Both treatments induce changes via the IL-6R gp130 subunit signaling cascade. The increase in proteins responsible for growth and proliferation suggests that these treatments may positively influence growth and regeneration which is important for maintaining a healthy liver (Table 11). A systematic review by Hoffman et al 2020 showed that IL-6 along with other growth factors are essential stimulants of liver regeneration (Hoffmann et al., 2020). This implies signaling of these ligands through their respective receptors thus their downstream proteins. The kinome peptide array data showed changes in many growth receptors, some of which can be stimulated by cytokines (Table 11). Cytokines are also capable of stimulating many growth receptors just as growth ligands or factors can stimulate many cytokine receptors (Rose-John and Heinrich, 1994; Grötzinger, 2002). For example, in the PBA+POAEO treatment, there were no significant changes observed in IL-6 expression when compared to control and PBA; however, we observed changes in IL-6R phosphorylation. The changes in phosphorylation of IL-6R and the increased activities of downstream proteins involved in liver regeneration, protection and acute immune response (Taub, 2003; Cong et al., 2012; which include JAK, STAT, mTOR, MAPKs, etc.; Table 6) support signaling via this receptor cascade for both treatments. We observed similar signaling profiles between the 2 treatments, perhaps both treatments act to stimulate signal transduction that leads to signaling via IL-6 receptor proteins, thus the similar downstream signaling.

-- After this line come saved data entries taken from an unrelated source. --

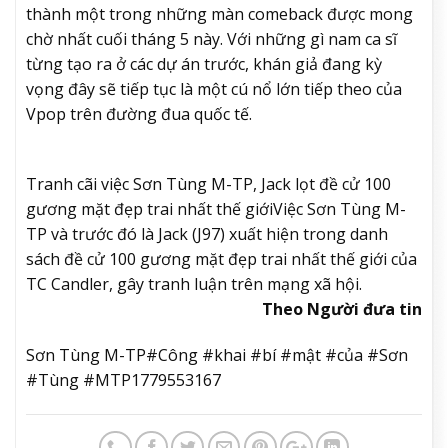
thành một trong những màn comeback được mong
chờ nhất cuối tháng 5 này. Với những gì nam ca sĩ
từng tạo ra ở các dự án trước, khán giả đang kỳ
vọng đây sẽ tiếp tục là một cú nổ lớn tiếp theo của
Vpop trên đường đua quốc tế.
Tranh cãi việc Sơn Tùng M-TP, Jack lọt đề cử 100
gương mặt đẹp trai nhất thế giới
Việc Sơn Tùng M-
TP và trước đó là Jack (J97) xuất hiện trong danh
sách đề cử 100 gương mặt đẹp trai nhất thế giới của
TC Candler, gây tranh luận trên mạng xã hội.
Theo Người đưa tin
Sơn Tùng M-TP#Công #khai #bí #mật #của #Sơn
#Tùng #MTP1779553167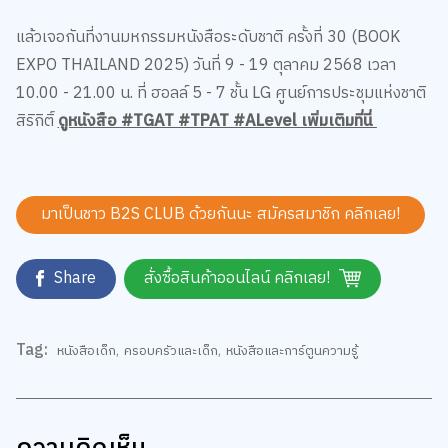
ว่าผู้ใช้งานมาจากที่ใด คุณสามารถเลือกตั้งค่าความยินยอมการใช้คุกกี้ได้ โดย
คลิก “การตั้งค่าคุกกี้”
นโยบายคุกกี้
แล้วเจอกันที่งานมหกรรมหนังสือระดับชาติ ครั้งที่ 30 (BOOK
ยอมรับทั้งหมด
EXPO THAILAND 2025) วันที่ 9 - 19 ตุลาคม 2568 เวลา
10.00 - 21.00 น. ที่ ฮอลล์ 5 - 7 ชั้น LG ศูนย์การประชุมแห่งชาติ
การตั้งค่าคุกกี้
สิริกิติ์
ดูหนังสือ #TGAT #TPAT #ALevel เพิ่มเติมที่นี่
มาเป็นชาว B2S CLUB ด้วยกันนะ สมัครสมาชิก
คลิกเลย!
Share
สั่งซื้อสินค้าออนไลน์ คลิกเลย!
Tag:
หนังสือเด็ก
,
ครอบครัวและเด็ก
,
หนังสือและการ์ตูนความรู้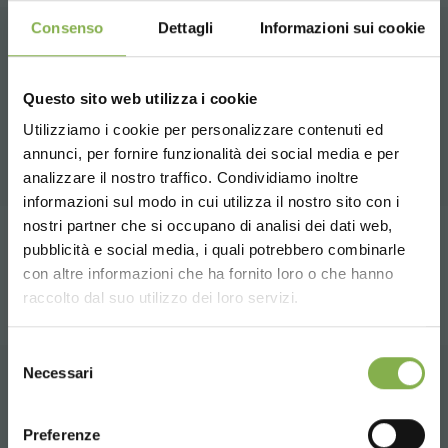
Consenso
Dettagli
Informazioni sui cookie
PRODUCTOS RELACIONADOS
Questo sito web utilizza i cookie
Una selección de los mejores productos a la
Utilizziamo i cookie per personalizzare contenuti ed
venta en orlandelli.it
annunci, per fornire funzionalità dei social media e per
analizzare il nostro traffico. Condividiamo inoltre
DESCARGAR
informazioni sul modo in cui utilizza il nostro sito con i
nostri partner che si occupano di analisi dei dati web,
FICHA TÉCNICA
compartir
pubblicità e social media, i quali potrebbero combinarle
Choose the country you are in and your
con altre informazioni che ha fornito loro o che hanno
language for a better browsing experience
raccolto dal suo utilizzo dei loro servizi.
Inicie sesión o regístrese
UNITED STATES
Selezione
para descargar la ficha
Necessari
del
técnica
consenso
ENGLISH
CONTACTOS
Preferenze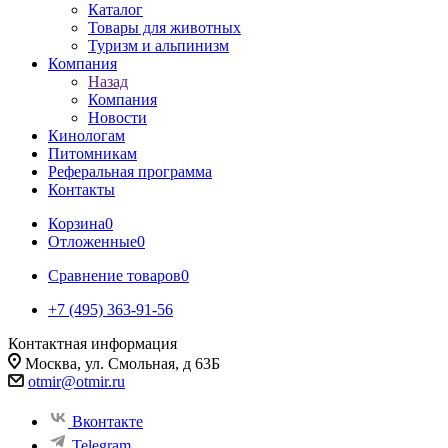
Каталог
Товары для животных
Туризм и альпинизм
Компания
Назад
Компания
Новости
Кинологам
Питомникам
Реферальная программа
Контакты
Корзина
0
Отложенные
0
Сравнение товаров
0
+7 (495) 363-91-56
Контактная информация
Москва, ул. Смольная, д 63Б
otmir@otmir.ru
Вконтакте
Telegram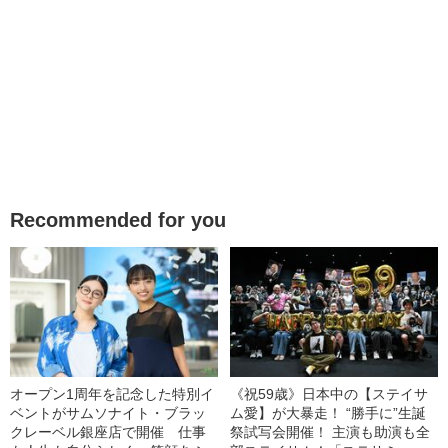
Recommended for you
オープン1周年を記念した特別イ
《祝59歳》日本中の【ステイサ
ベントがサムソナイト・ブラッ
ム愛】が大暴走！ “勝手に”生誕
クレーベル銀座店で開催 仕事
祭試写会開催！ 主演も助演も全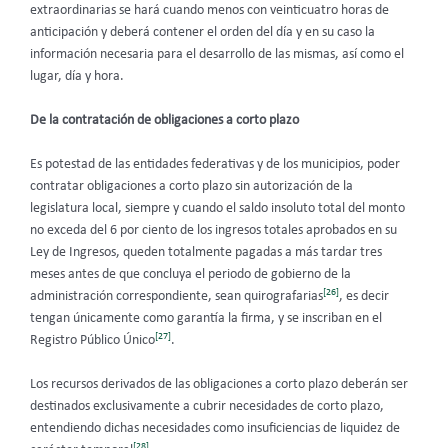
extraordinarias se hará cuando menos con veinticuatro horas de
anticipación y deberá contener el orden del día y en su caso la
información necesaria para el desarrollo de las mismas, así como el
lugar, día y hora.
De la contratación de obligaciones a corto plazo
Es potestad de las entidades federativas y de los municipios, poder
contratar obligaciones a corto plazo sin autorización de la
legislatura local, siempre y cuando el saldo insoluto total del monto
no exceda del 6 por ciento de los ingresos totales aprobados en su
Ley de Ingresos, queden totalmente pagadas a más tardar tres
meses antes de que concluya el periodo de gobierno de la
[26]
administración correspondiente, sean quirografarias
, es decir
tengan únicamente como garantía la firma, y se inscriban en el
[27]
Registro Público Único
.
Los recursos derivados de las obligaciones a corto plazo deberán ser
destinados exclusivamente a cubrir necesidades de corto plazo,
entendiendo dichas necesidades como insuficiencias de liquidez de
[28]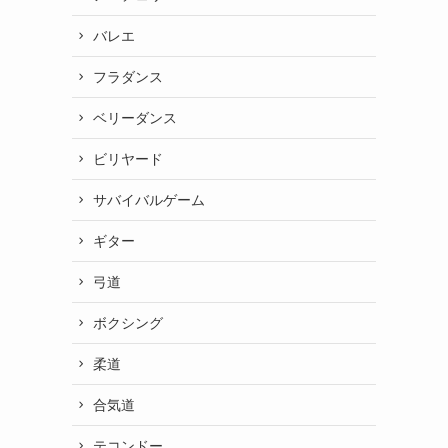
バレエ
フラダンス
ベリーダンス
ビリヤード
サバイバルゲーム
ギター
弓道
ボクシング
柔道
合気道
テコンドー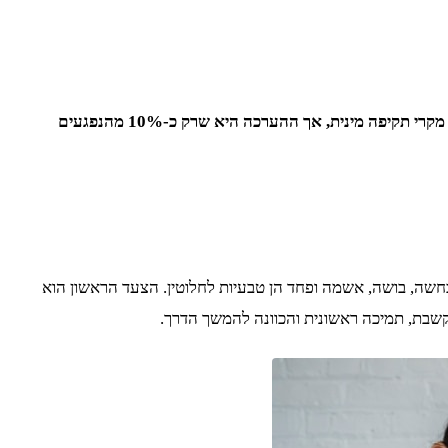
אלימות מינית היא מהפגיעות הקשות ביותר שאדם יכול לחוות, וההשלכות עלולות להשפיע על כל היבט בחייו. מדי שנה מתועדים בישראל אלפי מקרי תקיפה מינית, אך ההערכה היא שרק כ-10% מהנפגעים
חשה, בושה, אשמה ופחד הן טבעיות לחלוטין. הצעד הראשון הוא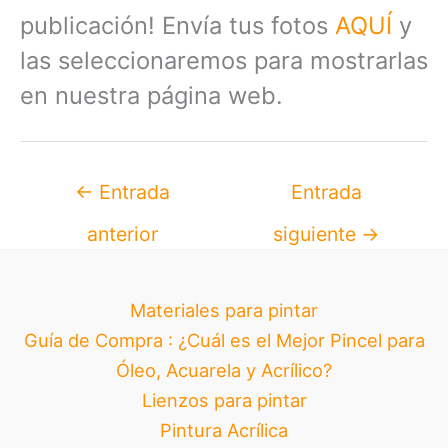
publicación! Envía tus fotos
AQUÍ
y
las seleccionaremos para mostrarlas
en nuestra página web.
←
Entrada
Entrada
anterior
siguiente
→
Materiales para pintar
Guía de Compra : ¿Cuál es el Mejor Pincel para
Óleo, Acuarela y Acrílico?
Lienzos para pintar
Pintura Acrílica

In summary, the PBA treatment showed evidence of host protection via heightened immune responses and reduction of inflammation via adaptive immune mediated signaling; thus, PBA has a more significant impact on the immune signaling of the liver than did PBA+POAEO. While the changes induced by PBA+POAEO did not show signs of a more robust immune response than PBA. It was observed that PBA+POAEO induced protection of the host via changes in immune response proteins while modulating inflammatory responses. The similarity in changes induced by both treatments in the liver is due to signaling via IL-6 receptor family cascade which induces immune response, host defense, metabolic regulation, growth, regeneration and homeostasis in the liver (Figure 2). PBA+POAEO induced significantly more activity in growth and metabolic signaling than PBA. PBA+POAEO treatment showed increased activity of AMPK, mTOR, PGC-1 alpha, PTEN, HIF, S6K and more (Table 10 and Supplemental 2), suggesting that it may have stronger effects on anabolic metabolism proteins in the liver compared to the PBA treatment. However, PBA+POAEO treatment did not showed the elaborate immunometabolic effect observed in the jejunum (Perry et al., 2022), suggesting that these 2 treatments distinctly influence the jejunum and the liver; and that the composition of PBA+POAEO may have more metabolic impacts in the gut than the liver.

Figure 2.

Summary of IL-6R signaling cascade in the liver of broiler chickens after supplementation with PBA and PBA+POAEO. Shown here are the changes in phosphorylation and gene expression via kinome peptide array and qPCR cytokine gene expression.

DISCLOSURES

L. Lahaye, is an employee at Jefo Nutrition Inc. The other authors declare no conflict of interest.